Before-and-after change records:
*** Block opens ***
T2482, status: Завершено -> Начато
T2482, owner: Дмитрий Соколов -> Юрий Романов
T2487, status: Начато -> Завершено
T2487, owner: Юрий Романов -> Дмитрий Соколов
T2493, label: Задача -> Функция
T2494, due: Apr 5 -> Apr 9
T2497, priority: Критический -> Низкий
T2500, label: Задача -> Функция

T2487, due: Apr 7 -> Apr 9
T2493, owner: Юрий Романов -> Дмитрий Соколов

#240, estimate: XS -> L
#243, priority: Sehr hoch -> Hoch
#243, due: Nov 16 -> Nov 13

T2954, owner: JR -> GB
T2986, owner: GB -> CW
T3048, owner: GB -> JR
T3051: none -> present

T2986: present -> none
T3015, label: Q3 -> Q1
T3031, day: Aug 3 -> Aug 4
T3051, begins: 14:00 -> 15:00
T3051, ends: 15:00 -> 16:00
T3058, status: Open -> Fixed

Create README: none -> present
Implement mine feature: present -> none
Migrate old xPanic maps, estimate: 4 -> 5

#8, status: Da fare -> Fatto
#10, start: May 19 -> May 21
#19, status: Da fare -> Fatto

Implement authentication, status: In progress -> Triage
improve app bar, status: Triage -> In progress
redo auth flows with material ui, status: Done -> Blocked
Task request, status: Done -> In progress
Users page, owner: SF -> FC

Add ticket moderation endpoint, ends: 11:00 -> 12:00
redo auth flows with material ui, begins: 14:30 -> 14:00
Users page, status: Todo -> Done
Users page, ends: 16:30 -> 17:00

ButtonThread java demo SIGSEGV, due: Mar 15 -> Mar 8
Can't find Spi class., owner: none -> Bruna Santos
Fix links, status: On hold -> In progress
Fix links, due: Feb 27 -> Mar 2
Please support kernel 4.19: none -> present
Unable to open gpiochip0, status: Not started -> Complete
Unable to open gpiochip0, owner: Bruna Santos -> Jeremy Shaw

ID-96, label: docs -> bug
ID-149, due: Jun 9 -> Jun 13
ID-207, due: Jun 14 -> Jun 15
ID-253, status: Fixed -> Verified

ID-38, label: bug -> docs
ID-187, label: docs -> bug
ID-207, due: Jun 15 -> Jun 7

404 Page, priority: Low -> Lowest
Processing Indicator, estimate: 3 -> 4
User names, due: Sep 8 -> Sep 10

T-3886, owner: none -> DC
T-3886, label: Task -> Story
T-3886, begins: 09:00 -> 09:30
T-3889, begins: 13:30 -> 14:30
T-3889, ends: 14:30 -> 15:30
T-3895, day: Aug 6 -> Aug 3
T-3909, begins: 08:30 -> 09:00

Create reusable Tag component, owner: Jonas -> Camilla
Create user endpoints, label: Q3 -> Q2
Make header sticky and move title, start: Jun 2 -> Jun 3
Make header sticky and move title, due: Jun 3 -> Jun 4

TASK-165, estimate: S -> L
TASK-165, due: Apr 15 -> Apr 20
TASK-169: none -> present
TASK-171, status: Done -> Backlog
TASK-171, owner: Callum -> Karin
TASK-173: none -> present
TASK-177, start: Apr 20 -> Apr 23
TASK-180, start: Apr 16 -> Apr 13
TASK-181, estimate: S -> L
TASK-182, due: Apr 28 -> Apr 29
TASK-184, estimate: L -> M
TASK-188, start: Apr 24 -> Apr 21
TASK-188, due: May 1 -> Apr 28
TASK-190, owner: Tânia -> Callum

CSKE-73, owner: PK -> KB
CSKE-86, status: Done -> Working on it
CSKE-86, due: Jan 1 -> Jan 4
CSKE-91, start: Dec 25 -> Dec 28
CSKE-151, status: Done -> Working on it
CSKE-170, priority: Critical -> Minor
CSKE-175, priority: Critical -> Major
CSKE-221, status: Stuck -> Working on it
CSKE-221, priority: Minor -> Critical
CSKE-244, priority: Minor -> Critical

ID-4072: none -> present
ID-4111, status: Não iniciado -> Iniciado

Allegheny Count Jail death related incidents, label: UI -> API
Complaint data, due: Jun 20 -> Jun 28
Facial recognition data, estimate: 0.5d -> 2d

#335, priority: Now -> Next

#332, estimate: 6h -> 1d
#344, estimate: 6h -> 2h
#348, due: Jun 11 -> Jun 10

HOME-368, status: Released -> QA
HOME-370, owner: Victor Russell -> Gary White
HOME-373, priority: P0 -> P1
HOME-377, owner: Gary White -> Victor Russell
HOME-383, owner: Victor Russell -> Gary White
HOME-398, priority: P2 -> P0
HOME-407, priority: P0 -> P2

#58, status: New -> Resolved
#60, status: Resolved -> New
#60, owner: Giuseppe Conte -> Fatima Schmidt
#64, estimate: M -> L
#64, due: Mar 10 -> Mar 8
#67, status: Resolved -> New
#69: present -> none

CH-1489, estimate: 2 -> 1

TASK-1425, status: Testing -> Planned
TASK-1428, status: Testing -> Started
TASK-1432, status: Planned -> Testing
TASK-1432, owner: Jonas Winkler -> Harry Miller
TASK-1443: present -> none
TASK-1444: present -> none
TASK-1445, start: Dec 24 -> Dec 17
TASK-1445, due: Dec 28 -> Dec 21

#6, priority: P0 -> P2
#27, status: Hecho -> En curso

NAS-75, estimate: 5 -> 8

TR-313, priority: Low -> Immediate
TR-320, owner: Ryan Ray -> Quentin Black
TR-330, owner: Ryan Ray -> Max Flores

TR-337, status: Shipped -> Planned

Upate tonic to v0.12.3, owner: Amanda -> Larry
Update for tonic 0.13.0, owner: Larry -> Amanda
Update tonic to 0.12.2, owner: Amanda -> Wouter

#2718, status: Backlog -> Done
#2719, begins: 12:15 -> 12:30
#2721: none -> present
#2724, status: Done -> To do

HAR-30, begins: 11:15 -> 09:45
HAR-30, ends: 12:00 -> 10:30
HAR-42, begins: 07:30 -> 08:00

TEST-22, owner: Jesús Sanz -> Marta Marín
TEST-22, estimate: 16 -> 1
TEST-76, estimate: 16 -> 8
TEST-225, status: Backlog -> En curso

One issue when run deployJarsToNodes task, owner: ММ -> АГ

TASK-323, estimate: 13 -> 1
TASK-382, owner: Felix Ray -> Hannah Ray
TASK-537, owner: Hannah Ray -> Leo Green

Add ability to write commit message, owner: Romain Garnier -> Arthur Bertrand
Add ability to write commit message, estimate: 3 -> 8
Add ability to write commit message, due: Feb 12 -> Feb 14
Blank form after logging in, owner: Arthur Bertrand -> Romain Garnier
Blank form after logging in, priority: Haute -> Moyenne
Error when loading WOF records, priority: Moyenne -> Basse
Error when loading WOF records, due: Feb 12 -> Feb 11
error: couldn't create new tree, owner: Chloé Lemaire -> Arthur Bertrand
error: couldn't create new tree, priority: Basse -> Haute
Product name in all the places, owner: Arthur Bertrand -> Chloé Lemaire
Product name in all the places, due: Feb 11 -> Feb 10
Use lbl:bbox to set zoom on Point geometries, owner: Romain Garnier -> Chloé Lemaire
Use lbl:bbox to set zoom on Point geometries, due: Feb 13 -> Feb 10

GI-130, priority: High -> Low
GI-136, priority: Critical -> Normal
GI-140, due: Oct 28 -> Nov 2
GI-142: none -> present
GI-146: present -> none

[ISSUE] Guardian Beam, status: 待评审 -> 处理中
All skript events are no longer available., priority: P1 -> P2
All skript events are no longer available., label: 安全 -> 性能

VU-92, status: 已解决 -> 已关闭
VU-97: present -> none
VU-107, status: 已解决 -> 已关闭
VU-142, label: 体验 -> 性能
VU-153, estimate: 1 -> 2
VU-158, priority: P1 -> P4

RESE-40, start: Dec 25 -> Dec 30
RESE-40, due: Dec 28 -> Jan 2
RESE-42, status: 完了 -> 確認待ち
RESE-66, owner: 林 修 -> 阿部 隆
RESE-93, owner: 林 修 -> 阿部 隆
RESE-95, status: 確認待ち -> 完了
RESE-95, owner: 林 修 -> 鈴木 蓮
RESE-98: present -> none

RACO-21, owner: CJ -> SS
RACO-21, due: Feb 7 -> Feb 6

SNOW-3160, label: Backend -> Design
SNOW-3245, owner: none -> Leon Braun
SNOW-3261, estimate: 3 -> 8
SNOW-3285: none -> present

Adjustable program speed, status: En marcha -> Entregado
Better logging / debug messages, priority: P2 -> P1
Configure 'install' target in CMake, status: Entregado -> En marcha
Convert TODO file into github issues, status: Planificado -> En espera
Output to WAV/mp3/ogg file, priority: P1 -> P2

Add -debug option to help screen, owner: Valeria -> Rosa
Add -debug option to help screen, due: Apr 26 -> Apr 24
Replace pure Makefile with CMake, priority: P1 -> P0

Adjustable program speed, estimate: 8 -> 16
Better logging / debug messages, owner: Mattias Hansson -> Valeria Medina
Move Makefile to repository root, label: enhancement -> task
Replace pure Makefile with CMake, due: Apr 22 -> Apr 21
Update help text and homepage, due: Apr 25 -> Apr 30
*** Block closes ***
*Exercise directions*.
In your answer, include only the lines above starting at the line that holds "#64, estimate: M -> L" and ending at the line that holds "#2718, status: Backlog -> Done", copied exactly.

*Response box*.
#64, estimate: M -> L
#64, due: Mar 10 -> Mar 8
#67, status: Resolved -> New
#69: present -> none

CH-1489, estimate: 2 -> 1

TASK-1425, status: Testing -> Planned
TASK-1428, status: Testing -> Started
TASK-1432, status: Planned -> Testing
TASK-1432, owner: Jonas Winkler -> Harry Miller
TASK-1443: present -> none
TASK-1444: present -> none
TASK-1445, start: Dec 24 -> Dec 17
TASK-1445, due: Dec 28 -> Dec 21

#6, priority: P0 -> P2
#27, status: Hecho -> En curso

NAS-75, estimate: 5 -> 8

TR-313, priority: Low -> Immediate
TR-320, owner: Ryan Ray -> Quentin Black
TR-330, owner: Ryan Ray -> Max Flores

TR-337, status: Shipped -> Planned

Upate tonic to v0.12.3, owner: Amanda -> Larry
Update for tonic 0.13.0, owner: Larry -> Amanda
Update tonic to 0.12.2, owner: Amanda -> Wouter

#2718, status: Backlog -> Done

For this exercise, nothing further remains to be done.